Dolayısıyla Endüstri 4.0’ı şekillendiren eğilimleri kabul etmek, anlamak ve bu anlayışı çocuklarımıza mümkün olduğunca erken vermek eğitim sistemimizin sorumluluğundadır. Çünkü Endüstri 4.0 ile birlikte, YAPAY ZEKA; İnsan aklını, OTOMASYON-ROBOT; işgücünü, BITCOİN; para-finansman araçlarını, ARTTIRILMIŞ GERÇEKLİK; eğitim araçlarını, BLOCKCHAİN; aracı kurumsal yapıları, E-TİCARET; mağazacılığı ve DRONE; lojistik araçlarını iş-lev-siz-leş-ti-re-cek. Bu nedenle Yapmamız gereken son şey, öğrencilerimizin hayallerini düzleştirmek olmadır.
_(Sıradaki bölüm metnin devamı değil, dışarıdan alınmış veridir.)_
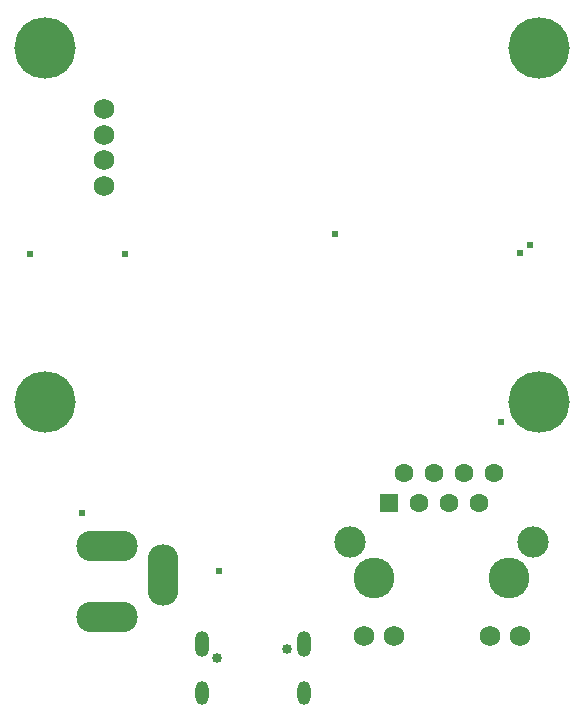
<source format=gbs>
G04*
G04 #@! TF.GenerationSoftware,Altium Limited,Altium Designer,20.0.12 (288)*
G04*
G04 Layer_Color=16711935*
%FSLAX44Y44*%
%MOMM*%
G71*
G01*
G75*
%ADD54O,5.2032X2.6032*%
%ADD55O,2.6032X5.2032*%
%ADD56C,0.8532*%
%ADD57O,1.2032X2.2032*%
%ADD58O,1.1032X2.0032*%
%ADD59C,1.7272*%
%ADD60C,3.4532*%
%ADD61C,2.6482*%
%ADD62C,1.7332*%
%ADD63C,1.6012*%
%ADD64R,1.6012X1.6012*%
%ADD65C,5.2032*%
%ADD66C,0.6032*%
D54*
X1386000Y332500D02*
D03*
Y392500D02*
D03*
D55*
X1434000Y367500D02*
D03*
D56*
X1479240Y297720D02*
D03*
X1538620Y304800D02*
D03*
D57*
X1466470Y309600D02*
D03*
X1552970D02*
D03*
D58*
X1466470Y267800D02*
D03*
X1552970D02*
D03*
D59*
X1384000Y697250D02*
D03*
Y718850D02*
D03*
Y740450D02*
D03*
Y762050D02*
D03*
D60*
X1612600Y365200D02*
D03*
X1726900D02*
D03*
D61*
X1747200Y395700D02*
D03*
X1592300D02*
D03*
D62*
X1710600Y316200D02*
D03*
X1736000D02*
D03*
X1628900D02*
D03*
X1603500D02*
D03*
D63*
X1714150Y454100D02*
D03*
X1701450Y428700D02*
D03*
X1688750Y454100D02*
D03*
X1676050Y428700D02*
D03*
X1663350Y454100D02*
D03*
X1650650Y428700D02*
D03*
X1637950Y454100D02*
D03*
D64*
X1625250Y428700D02*
D03*
D65*
X1752250Y814000D02*
D03*
X1333500D02*
D03*
X1752250Y514250D02*
D03*
X1333750Y514500D02*
D03*
D66*
X1579000Y656500D02*
D03*
X1744500Y647500D02*
D03*
X1736000Y640250D02*
D03*
X1719500Y497000D02*
D03*
X1481500Y371250D02*
D03*
X1365450Y420250D02*
D03*
X1321470Y639500D02*
D03*
X1401750Y639750D02*
D03*
M02*

</source>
Çünkü 4. Endüstri Döneminde, sosyal & duygusal öğrenme (SEL) yoluyla elde edilen işbirliği, iletişim ve problem çözme gibi STEM becerilerine sahip olma durumu, yüksek istihdam edilebilirlik ve eğitimsel tatmin sağlamaktadır.
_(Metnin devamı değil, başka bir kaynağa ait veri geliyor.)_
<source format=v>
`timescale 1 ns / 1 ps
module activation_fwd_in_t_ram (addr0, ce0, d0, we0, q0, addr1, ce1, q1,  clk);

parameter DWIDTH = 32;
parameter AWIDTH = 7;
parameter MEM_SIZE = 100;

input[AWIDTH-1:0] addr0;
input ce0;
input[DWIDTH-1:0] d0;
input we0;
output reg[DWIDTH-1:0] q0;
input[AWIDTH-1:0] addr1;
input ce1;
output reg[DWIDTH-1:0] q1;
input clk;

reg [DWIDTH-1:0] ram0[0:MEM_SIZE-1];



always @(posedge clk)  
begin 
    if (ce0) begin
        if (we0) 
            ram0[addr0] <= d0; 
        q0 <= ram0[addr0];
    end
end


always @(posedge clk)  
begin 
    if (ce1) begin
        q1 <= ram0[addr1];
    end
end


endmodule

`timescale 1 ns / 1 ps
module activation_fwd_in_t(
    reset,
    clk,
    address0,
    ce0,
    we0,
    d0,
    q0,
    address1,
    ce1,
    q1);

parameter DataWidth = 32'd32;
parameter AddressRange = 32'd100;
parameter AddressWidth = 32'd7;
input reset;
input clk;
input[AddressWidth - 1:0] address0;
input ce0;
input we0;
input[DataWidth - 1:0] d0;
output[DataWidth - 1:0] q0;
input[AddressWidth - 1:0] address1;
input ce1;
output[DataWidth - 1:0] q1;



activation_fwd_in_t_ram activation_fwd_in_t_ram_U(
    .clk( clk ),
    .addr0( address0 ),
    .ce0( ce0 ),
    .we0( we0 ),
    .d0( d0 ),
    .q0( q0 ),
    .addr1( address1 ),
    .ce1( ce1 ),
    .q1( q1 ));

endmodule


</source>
OECD’nin hızla değişen dünyada, yeni çözümlere ihtiyaç var mottosuyla açıkladığı Eğitimin ve Becerilerin Geleceği 2030 Projesiyle, “Günümüz öğrencileri, dünyayı geliştirmek ve şekillendirmek için hangi bilgi, beceri, tutum ve değerlere ihtiyaç duyacak?”  ve ”Öğretim sistemleri bu bilgi, beceri, tutum ve değerleri etkili bir şekilde nasıl geliştirebilir?” sorularının yanıtını araması kesinlikle tesadüf değildir.
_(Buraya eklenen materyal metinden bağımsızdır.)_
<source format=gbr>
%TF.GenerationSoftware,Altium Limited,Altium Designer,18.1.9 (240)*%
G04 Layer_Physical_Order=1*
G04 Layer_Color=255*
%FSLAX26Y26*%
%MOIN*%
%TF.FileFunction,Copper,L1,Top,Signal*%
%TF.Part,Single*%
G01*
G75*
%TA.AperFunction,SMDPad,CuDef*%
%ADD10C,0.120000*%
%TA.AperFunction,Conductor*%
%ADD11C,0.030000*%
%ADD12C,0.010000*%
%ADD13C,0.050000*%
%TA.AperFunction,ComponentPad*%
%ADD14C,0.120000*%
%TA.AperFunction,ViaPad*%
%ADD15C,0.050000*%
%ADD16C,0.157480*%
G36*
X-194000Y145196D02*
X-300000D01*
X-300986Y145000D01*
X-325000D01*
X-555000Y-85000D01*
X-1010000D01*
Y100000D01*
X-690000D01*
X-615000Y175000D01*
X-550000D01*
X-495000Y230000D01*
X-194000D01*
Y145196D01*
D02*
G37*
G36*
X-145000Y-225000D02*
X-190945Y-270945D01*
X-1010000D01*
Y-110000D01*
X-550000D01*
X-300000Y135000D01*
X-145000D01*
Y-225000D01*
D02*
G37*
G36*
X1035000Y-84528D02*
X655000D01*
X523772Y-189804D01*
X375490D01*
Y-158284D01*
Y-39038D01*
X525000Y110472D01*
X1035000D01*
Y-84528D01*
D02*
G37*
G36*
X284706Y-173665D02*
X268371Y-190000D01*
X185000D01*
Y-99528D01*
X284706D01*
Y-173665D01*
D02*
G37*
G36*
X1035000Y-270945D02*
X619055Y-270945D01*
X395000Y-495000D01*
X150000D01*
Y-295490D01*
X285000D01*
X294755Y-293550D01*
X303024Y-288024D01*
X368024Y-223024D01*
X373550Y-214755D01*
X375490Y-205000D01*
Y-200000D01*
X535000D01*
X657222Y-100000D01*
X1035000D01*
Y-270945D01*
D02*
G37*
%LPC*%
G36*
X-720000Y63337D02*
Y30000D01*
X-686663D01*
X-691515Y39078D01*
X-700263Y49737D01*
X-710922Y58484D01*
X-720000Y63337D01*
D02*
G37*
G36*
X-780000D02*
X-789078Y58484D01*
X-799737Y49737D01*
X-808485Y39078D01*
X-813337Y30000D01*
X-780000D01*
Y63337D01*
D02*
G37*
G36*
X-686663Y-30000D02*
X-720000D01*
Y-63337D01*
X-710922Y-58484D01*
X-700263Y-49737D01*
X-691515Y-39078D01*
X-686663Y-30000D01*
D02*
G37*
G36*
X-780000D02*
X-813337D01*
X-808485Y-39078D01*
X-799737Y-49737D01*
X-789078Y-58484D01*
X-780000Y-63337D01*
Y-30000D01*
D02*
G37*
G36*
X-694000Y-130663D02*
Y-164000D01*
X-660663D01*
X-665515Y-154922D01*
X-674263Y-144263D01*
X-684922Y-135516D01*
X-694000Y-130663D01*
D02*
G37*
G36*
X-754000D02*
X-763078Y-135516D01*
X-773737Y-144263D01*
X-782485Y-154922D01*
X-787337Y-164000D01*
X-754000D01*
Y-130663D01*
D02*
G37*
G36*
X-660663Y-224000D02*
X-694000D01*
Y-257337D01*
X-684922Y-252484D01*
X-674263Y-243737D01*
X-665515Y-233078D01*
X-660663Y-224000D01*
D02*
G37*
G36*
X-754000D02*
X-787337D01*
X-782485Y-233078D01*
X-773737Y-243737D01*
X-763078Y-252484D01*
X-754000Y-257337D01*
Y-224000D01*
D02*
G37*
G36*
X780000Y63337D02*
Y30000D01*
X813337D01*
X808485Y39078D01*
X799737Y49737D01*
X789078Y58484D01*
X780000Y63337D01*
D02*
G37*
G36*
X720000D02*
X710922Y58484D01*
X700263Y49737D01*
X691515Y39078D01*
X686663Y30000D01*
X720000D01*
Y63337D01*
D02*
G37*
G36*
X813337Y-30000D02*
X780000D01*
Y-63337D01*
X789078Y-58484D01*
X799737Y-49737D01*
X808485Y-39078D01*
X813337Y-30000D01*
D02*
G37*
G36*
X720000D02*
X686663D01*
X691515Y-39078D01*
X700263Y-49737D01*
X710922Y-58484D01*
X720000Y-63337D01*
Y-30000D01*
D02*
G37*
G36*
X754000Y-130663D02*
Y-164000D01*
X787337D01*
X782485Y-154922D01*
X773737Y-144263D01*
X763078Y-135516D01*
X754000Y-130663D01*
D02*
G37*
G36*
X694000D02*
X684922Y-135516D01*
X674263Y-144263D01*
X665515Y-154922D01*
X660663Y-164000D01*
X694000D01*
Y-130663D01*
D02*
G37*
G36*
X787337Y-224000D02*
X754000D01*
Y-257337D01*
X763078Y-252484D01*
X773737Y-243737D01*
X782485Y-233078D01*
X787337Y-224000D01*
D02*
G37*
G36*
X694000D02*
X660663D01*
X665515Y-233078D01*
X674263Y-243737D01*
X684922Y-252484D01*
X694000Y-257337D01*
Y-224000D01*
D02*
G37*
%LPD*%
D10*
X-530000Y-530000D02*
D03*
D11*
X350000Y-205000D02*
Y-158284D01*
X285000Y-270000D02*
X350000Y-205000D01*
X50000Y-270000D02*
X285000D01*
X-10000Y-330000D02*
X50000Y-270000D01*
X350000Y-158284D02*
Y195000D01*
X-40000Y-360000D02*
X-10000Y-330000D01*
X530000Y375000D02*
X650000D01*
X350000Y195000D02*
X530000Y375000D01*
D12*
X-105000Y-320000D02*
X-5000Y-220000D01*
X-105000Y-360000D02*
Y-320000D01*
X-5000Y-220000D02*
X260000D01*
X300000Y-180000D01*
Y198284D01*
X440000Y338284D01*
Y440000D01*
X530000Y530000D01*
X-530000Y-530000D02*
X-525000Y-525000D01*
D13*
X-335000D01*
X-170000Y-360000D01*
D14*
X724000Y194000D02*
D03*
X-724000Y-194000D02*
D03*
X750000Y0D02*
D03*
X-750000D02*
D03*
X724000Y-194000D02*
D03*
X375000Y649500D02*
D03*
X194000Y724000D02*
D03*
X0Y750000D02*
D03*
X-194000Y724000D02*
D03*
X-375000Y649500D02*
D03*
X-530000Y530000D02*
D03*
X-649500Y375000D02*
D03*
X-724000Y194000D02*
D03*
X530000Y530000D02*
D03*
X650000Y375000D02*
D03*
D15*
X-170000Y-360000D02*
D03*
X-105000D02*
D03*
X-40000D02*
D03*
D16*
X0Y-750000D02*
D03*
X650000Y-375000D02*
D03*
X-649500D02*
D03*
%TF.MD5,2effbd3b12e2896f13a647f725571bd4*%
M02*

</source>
Küreselleşme ile birlikte eğitimin ve okulların geleceği ile ilgili farklı senaryoların oluşmaya başlamasının temelinde, içinde bulunduğumuz bilgi çağının nimeti olan karşılıklı etkileşim ve bilgi zenginliğinin yanı sıra,teknolojik gelişmeler ile bilgi paylaşımının artması, okul denen yapının sorgulanmasına neden olacaktır. İçinde bulunduğumuz pandemi dönemi, öğretim faaliyetlerimizi uzaktan eğitim şeklinde sekron yada asekron ortamlarda gerçekleştirebildiğimizi ve kendi belirlediğimiz yer ve zamanda, istediğimiz yerden istediğimiz bilgilere ulaşabileceğimizi gösterdi. Burada ihtiyaç duyduğumuz en önemli becerinin bilgi okur yazarı olma, doğru bilgiye erişebilme becerisi olduğunu gördük. Gelecekte eğitimde artık hibrit öğrenme ve bireyselleştirilmiş öğrenme gibi kavramları daha çok duyacağımızı tahmin edebiliyoruz. Hibrit öğrenme (Harmanlanmış Öğrenme) sayesinde geleceğin okullarının rolü, bireylerin öğrendikleri bilgileri yapılandırdıkları, iletişim, işbirliği içinde proje çalışmaları yaptıkları mekanlara dönüşeceği yani STEM’in eğitim uygulamalarının öznesi olacağı düşüncesindeyim. Çünkü STEM,

konuyla alakası olamayanlar için MODA,

onu beceremeyenler için GEREKSiZ,

onu yönetebilenler için ELZEM,

onu yorumlayabilenler için PUSULA,  

onu yönetebilenler için ise GELECEK, demektir.